Data listing below:
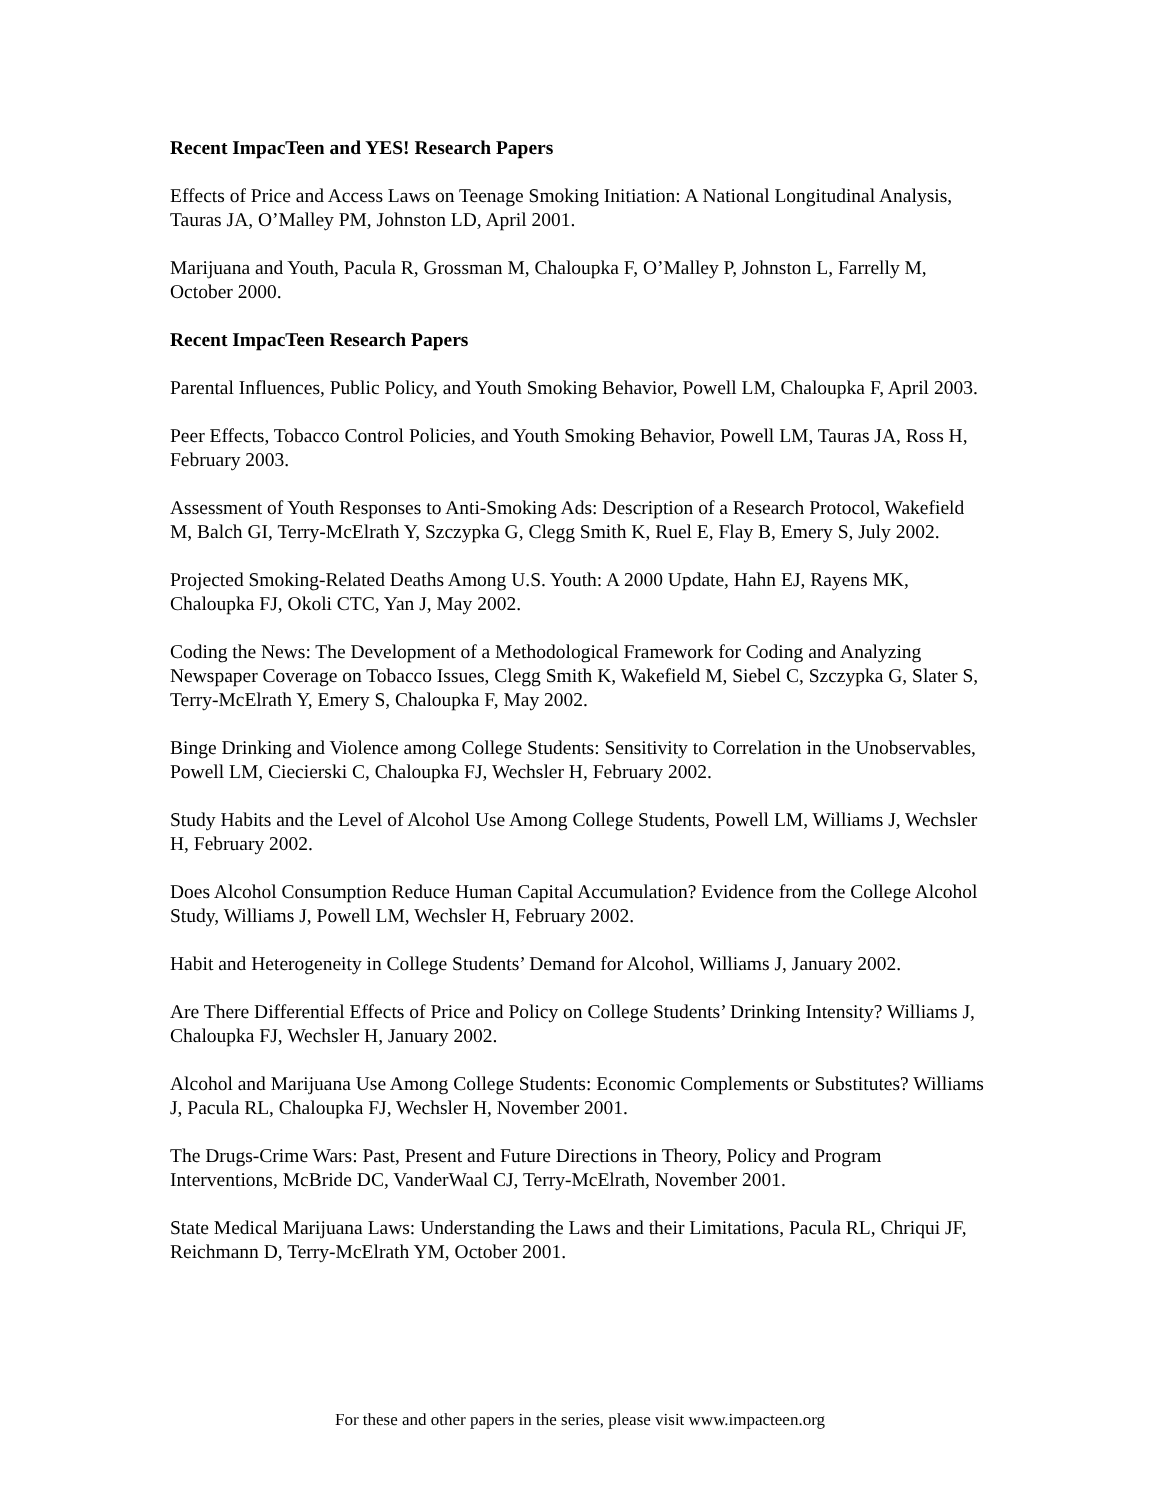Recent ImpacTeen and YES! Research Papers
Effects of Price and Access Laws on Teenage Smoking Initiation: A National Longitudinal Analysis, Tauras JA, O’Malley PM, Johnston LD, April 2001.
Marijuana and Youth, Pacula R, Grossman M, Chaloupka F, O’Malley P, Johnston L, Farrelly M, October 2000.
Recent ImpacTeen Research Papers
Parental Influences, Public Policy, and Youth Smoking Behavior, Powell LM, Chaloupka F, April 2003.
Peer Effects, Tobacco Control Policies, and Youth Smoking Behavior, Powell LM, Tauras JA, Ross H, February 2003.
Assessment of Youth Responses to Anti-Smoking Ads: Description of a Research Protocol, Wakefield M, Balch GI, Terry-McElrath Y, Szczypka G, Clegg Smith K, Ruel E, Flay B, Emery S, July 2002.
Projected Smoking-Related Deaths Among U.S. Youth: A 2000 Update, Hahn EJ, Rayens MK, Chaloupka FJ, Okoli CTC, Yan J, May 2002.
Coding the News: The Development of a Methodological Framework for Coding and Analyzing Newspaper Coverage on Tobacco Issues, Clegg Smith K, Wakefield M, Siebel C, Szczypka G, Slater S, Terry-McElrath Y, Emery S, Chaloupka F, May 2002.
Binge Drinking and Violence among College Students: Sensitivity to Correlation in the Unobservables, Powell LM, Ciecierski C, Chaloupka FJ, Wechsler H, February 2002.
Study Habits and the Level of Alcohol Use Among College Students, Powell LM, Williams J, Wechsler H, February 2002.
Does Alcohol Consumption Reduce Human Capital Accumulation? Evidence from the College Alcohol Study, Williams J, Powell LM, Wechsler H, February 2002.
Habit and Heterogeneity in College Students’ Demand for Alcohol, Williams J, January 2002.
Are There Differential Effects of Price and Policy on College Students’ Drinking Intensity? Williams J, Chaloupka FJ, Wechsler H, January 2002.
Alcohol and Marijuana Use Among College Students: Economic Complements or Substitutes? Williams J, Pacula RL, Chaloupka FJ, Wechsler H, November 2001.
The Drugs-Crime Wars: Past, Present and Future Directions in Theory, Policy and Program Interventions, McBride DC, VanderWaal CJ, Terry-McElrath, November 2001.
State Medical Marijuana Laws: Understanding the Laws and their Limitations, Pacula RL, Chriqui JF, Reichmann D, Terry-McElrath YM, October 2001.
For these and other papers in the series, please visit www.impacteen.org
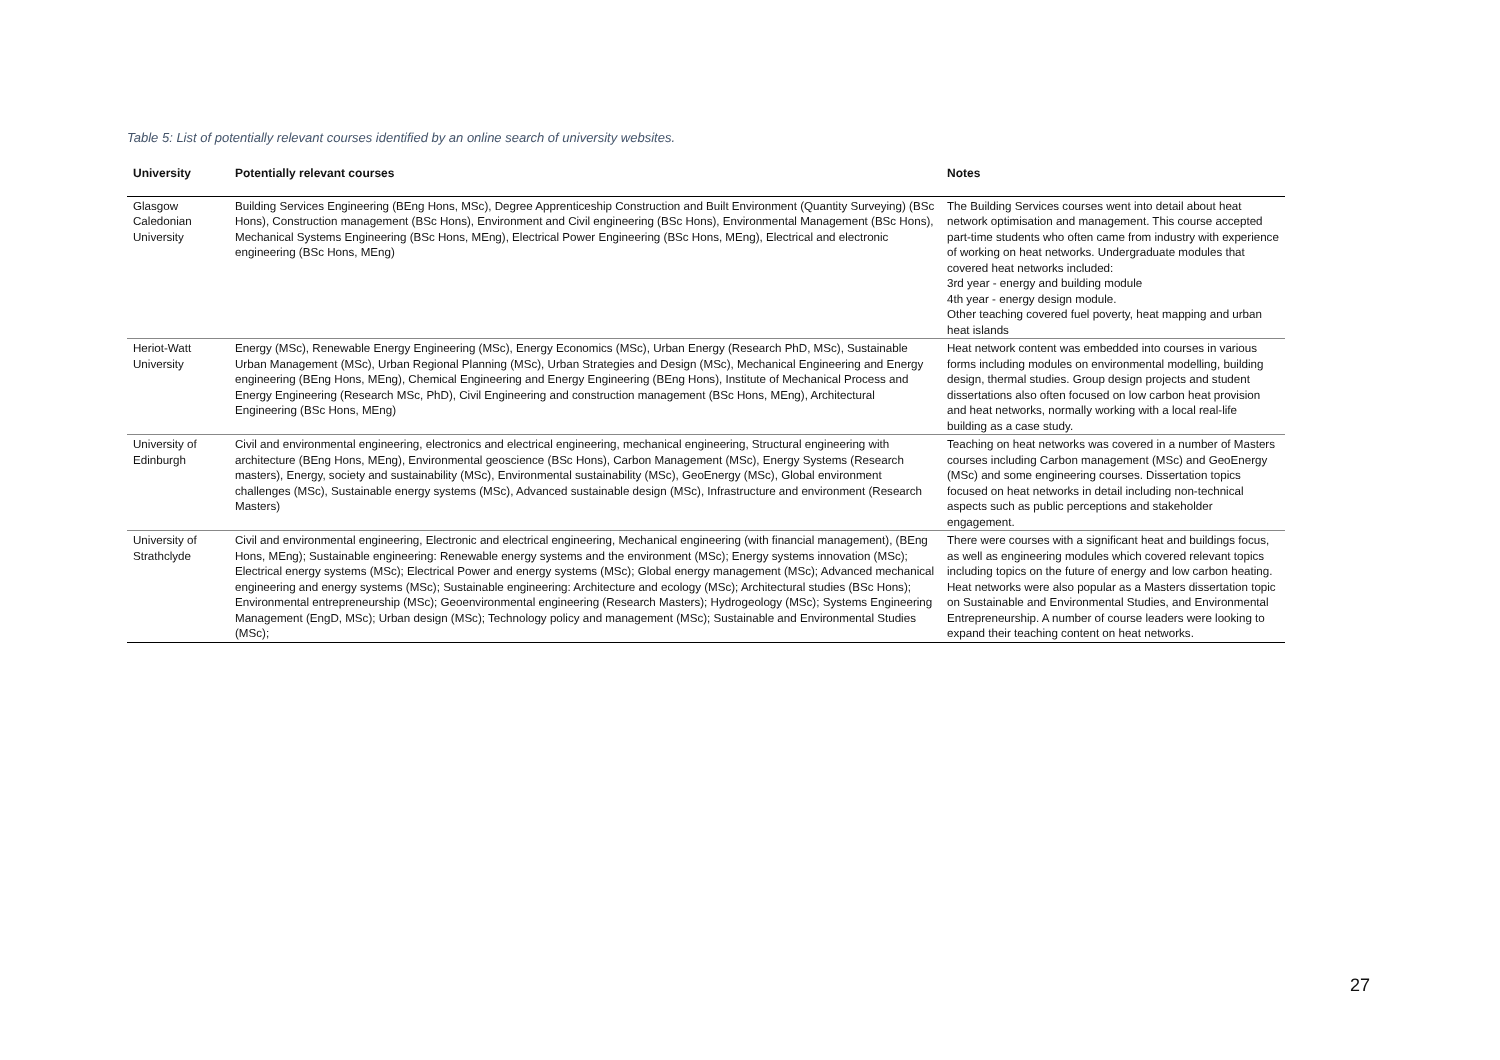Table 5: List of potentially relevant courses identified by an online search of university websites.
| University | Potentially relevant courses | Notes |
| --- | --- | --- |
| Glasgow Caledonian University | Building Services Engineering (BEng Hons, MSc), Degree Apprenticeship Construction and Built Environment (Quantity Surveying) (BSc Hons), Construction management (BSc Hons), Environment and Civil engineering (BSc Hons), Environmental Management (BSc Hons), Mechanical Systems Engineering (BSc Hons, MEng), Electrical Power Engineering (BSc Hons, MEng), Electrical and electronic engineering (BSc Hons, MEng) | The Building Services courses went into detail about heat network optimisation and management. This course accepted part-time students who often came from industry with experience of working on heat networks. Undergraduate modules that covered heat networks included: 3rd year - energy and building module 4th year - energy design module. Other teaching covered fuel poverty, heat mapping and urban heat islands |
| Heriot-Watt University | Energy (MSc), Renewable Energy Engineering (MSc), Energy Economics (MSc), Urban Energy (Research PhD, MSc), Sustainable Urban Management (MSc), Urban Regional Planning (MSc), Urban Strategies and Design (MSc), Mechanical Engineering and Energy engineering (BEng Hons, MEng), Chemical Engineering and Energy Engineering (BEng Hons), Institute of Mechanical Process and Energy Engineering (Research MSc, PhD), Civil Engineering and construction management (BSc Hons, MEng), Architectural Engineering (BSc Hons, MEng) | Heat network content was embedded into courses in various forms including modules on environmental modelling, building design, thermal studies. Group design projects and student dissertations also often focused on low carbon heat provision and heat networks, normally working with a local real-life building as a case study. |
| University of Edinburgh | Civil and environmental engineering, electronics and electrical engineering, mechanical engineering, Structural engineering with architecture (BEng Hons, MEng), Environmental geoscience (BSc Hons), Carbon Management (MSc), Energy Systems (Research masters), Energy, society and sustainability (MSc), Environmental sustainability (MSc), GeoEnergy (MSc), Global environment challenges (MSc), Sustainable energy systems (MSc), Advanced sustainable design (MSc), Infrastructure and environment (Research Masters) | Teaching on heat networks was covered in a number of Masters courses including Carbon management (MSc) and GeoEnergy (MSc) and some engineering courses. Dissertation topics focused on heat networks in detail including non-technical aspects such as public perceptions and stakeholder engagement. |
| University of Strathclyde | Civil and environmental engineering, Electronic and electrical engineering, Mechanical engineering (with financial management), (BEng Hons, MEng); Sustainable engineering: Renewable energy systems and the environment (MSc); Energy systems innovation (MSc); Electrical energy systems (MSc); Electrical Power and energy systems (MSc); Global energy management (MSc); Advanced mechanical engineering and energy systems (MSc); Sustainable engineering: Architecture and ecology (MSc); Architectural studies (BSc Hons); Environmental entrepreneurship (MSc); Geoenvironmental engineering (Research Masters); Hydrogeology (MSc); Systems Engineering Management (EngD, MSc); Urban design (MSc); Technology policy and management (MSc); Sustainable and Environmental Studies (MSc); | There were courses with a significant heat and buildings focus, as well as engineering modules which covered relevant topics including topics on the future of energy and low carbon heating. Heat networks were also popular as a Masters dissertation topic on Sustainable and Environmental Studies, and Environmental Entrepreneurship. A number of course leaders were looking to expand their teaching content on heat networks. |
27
End of Data listing.
--- Task requirements ---
In the listing above, find the line with "Alcohol and Marijuana" and the line with "State Medical Marijuana". Output those two lines and every line between them, exactly as written.

--- Solution to the problem ---
Alcohol and Marijuana Use Among College Students: Economic Complements or Substitutes? Williams J, Pacula RL, Chaloupka FJ, Wechsler H, November 2001.
The Drugs-Crime Wars: Past, Present and Future Directions in Theory, Policy and Program Interventions, McBride DC, VanderWaal CJ, Terry-McElrath, November 2001.
State Medical Marijuana Laws: Understanding the Laws and their Limitations, Pacula RL, Chriqui JF, Reichmann D, Terry-McElrath YM, October 2001.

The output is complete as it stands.